In a career filled with dizzying highs and horrific lows, Cheap Trick is on a high again. Long considered one of the best Midwestern power-pop groups, the Trick is back on tour with Aerosmith, promoting their new DVD and celebrating more than 25 years in the music business.

We talked with guitarist and frontman Rick Nielsen to get a quick update on the band. The commissioner of the Dream Police, despite a cold, was in good spirits and happy to talk about the group.

NUVO: It seems like you guys are always on tour. Do you ever take a break?
RICK NIELSEN:
We just have never stopped. This is the truth. I’ve never even unpacked my luggage since Budokan. I just bought more luggage. Back then, we didn’t celebrate because we were No. 1. We just kept playing. We’ve never stopped to celebrate anything. We’ve had ups, we’ve had downs, but we’ve always just played. I tell people that if we only toured when we had a hit record, we never would have toured.

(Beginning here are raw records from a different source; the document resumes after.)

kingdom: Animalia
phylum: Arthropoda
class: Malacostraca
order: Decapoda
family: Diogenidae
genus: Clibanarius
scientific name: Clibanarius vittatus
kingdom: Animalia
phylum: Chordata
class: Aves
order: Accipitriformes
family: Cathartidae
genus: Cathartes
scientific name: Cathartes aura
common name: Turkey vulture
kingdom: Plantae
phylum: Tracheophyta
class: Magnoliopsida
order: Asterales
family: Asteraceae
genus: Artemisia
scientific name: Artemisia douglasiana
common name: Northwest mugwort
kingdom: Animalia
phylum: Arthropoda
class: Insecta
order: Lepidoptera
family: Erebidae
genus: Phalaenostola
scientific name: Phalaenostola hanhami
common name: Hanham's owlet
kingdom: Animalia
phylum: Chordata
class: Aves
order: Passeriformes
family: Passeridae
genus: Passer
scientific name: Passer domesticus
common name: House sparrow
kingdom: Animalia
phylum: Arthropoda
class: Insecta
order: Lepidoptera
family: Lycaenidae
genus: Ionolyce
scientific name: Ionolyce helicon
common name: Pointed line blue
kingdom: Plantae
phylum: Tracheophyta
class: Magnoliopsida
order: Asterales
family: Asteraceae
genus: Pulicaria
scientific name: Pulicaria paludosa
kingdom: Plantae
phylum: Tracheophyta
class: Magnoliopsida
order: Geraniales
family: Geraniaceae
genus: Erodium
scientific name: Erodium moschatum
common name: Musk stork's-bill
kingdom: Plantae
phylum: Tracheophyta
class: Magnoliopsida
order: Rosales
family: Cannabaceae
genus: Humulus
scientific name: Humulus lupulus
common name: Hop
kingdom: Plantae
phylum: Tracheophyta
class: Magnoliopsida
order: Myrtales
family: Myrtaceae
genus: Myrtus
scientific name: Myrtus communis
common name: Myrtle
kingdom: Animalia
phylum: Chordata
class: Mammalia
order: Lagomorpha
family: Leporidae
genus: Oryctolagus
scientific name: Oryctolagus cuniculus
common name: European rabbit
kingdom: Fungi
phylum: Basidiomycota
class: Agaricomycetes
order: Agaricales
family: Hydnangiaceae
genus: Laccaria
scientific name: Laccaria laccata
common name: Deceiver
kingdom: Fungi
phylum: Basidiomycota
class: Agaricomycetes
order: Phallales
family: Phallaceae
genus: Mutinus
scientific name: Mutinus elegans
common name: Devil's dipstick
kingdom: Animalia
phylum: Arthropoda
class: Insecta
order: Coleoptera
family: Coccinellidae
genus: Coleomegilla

NUVO: Your success in Japan, which led to your successes in America, apparently took people by surprise at the time, didn’t they?
NIELSEN:
It was unexpected. We always thought we were a good band, but it was like, ‘Now a lot of other people have figured it out.’ And they figured it out for a while. We’ve always maintained our hard-core fans, but trying to be the flavor of the month or the next big thing, you only get that once. We never went to radio. We always wanted radio to come to us. It’s been difficult, but we never started wearing our mother’s makeup or getting keyboards or learned to dance. Those things maybe could have helped us for a week and we would probably have done it poorly, anyway. We’ve just tried to stay true to what our roots were. We make albums, we don’t really make singles. We try to make 30 minutes to an hour of continual music, as opposed to three minutes followed by 12 minutes of ‘I wish I didn’t have to hear this.’

NUVO: Your albums, even your first ones, still hold up remarkably well.
NIELSEN:
There are some duds in there but, for the most part, publishing and recording over 200 songs is pretty cool. There’s some oddball stuff that I wish we were still playing today, there’s some stuff that never got any recognition and there’s some stuff we still play today that we’ve been playing for over 20 years. Our first album was produced by Jack Douglas and it was pretty raw. They said we’d never get any airplay with that kind of stuff. But we did in Japan. For our second, third and fourth records, we worked with Tom Werman, who really kind of toned us down and made us not as heavy as we were. We even tried, on our One on One album, to get some New York dance-mix guy to do a dance version for us. We spent some time on it. And our Epic guy took it to Studio 54 and had the DJ play it. It cleared the dance floor. That was our attempt to be the flavor of the month and do what’s popular. We fell flat. That’s why we stay to what we do best.